I. pinnock1 Now local.
    (ˈpɪnək)
    Forms: 3 pynnuc, pinnuc, 5 pynok, 6 pynnock, 6–7 pinnocke, 8– pinnock.
    [prob. echoic, from the bird's note; but the ending simulates -ock, dim. suffix.]
    A name for the hedge-sparrow or dunnock; also for the blue titmouse, and, locally, for some other birds: cf. dunnock, and Pinnick2 in Eng. Dial. Dict.

a 1250 Owl & Night. 1130 Pynnuc [v.r. pinnuc] goldfynch rok ne crowe Ne dar neuer cumen ihende. 14.. Metr. Voc. in Wr.-Wülcker 625/3 Lirifa, pynok. 1570 Levins Manip. 158/46 A Pinnocke, hedge sparrow. 1706 Phillips, Pinnock, a sort of Bird. 1833 G. Montagu's Ornith. Dict., Pinnock, a name for the Tomtit. 1885 Swainson Prov. Names Brit. Birds 29 Hedge Sparrow (Accentor modularis)... From its short piping note it is called Titlene (North), Pinnock.

II. pinnock2 local.
    Also pennock, pinnold.
    [Derivation unascertained; the ending seems to be -ock, dim suffix.]
    A small bridge over a ditch or runnel; a brick or wooden drain under a road or across a gateway, a culvert; also, a structure composed of three boards in which a hare when hard-pressed in coursing can take refuge as in a small drain or culvert: used in Romney Marshes.

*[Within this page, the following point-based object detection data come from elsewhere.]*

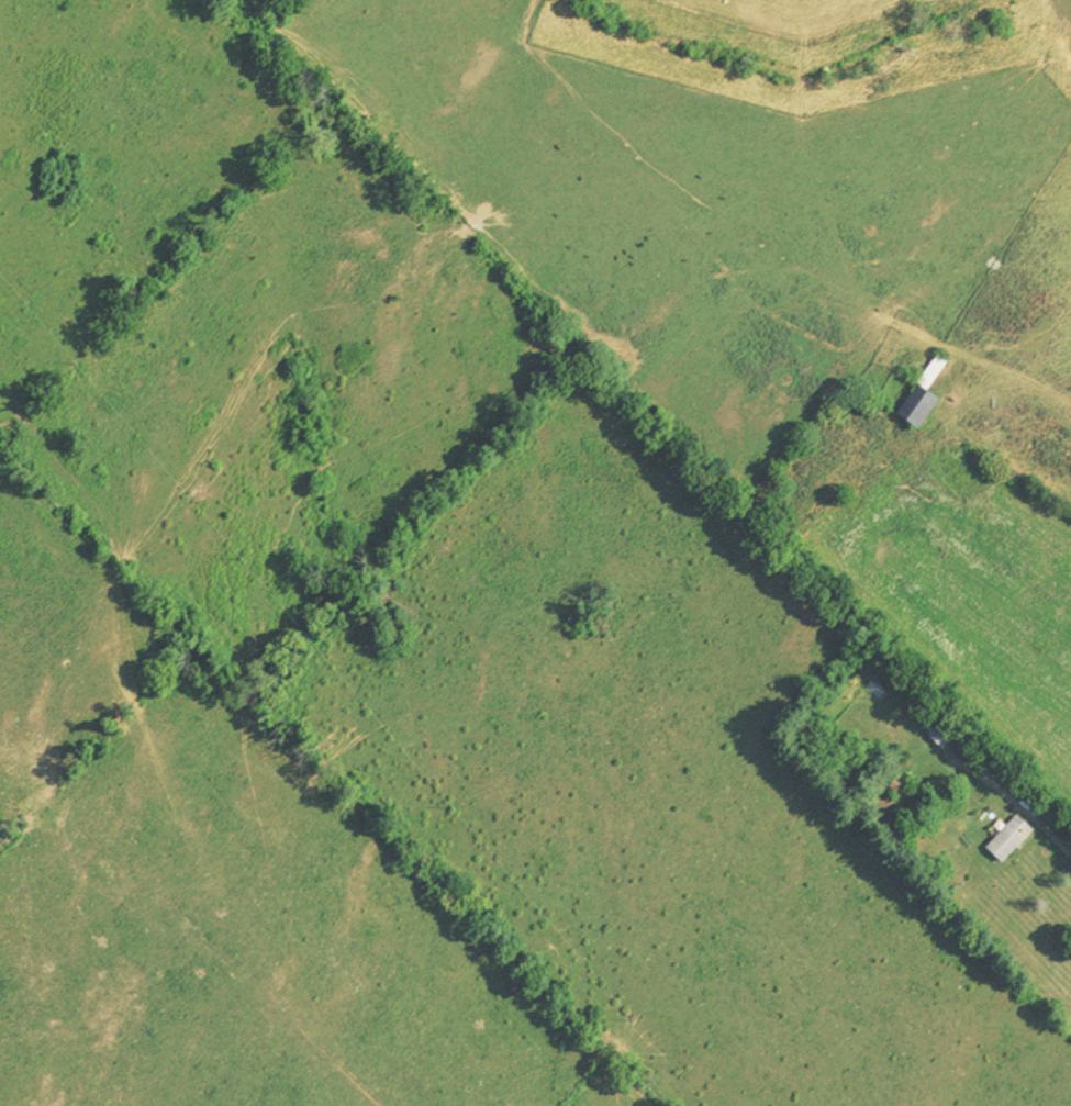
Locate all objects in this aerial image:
building: (915, 399)
road: (1014, 415)
building: (936, 736)
road: (1050, 834)
building: (1002, 842)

1838 Holloway Dict. Provincialisms, Pinnold, a small bridge. Sussex. 1846 Worcester, Pinnock..a tunnel under a road to carry off the water; a culvert..(Local, Eng.). 1847–78 Halliwell, Pennock, a little bridge over a water⁓course. Sussex. 1875 Sussex Gloss., Pennock, a little bridge over a water course; a brick or wooden tunnel under a road to carry off the water. 1887 Kent. Gloss., Pinnock, a wooden drain through a gateway.

III. pinnock3 local.
    [Origin obscure. Cf. pinny a.]
    In Kent, a name for a particular kind of land: see quot. Hence ˈpinnocky a.

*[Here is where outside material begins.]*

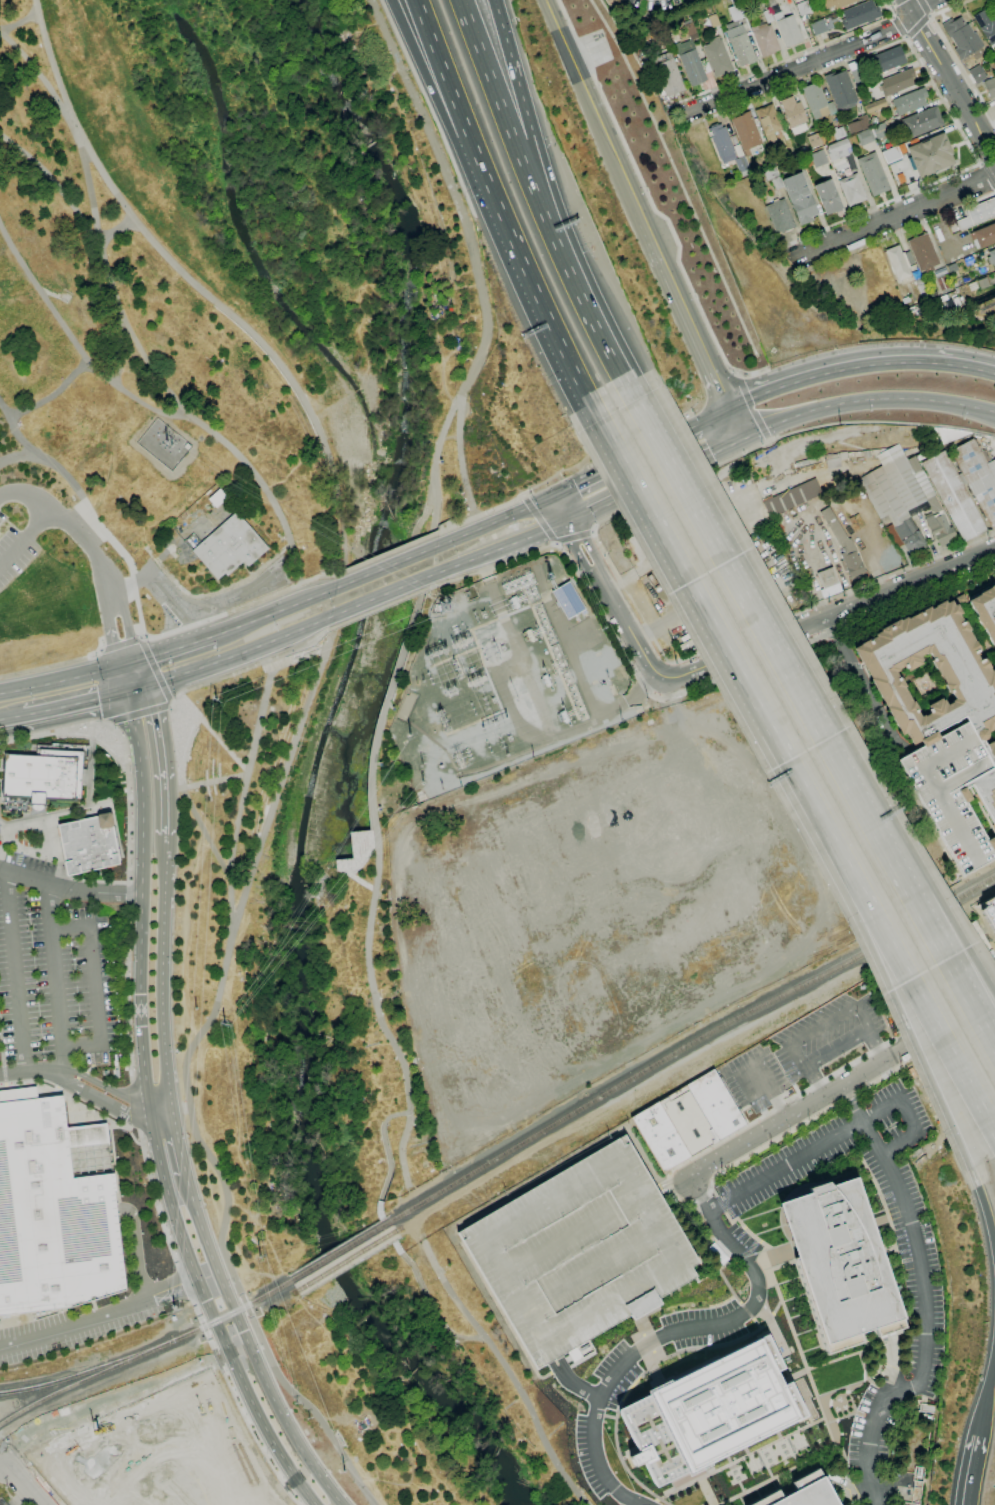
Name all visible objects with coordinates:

1796 J. Boys Agric. Kent 78 Pinnock..is a sticky red clay, mixed with small stones, but although it is deemed poor for cultivation of grain, &c. yet it produces very fine chestnut wood; and filberts likewise grow well upon it. 1881 Whitehead Hops 52 The planter notices..a small patch of yellowing plants in pinnocky or unkindly soil.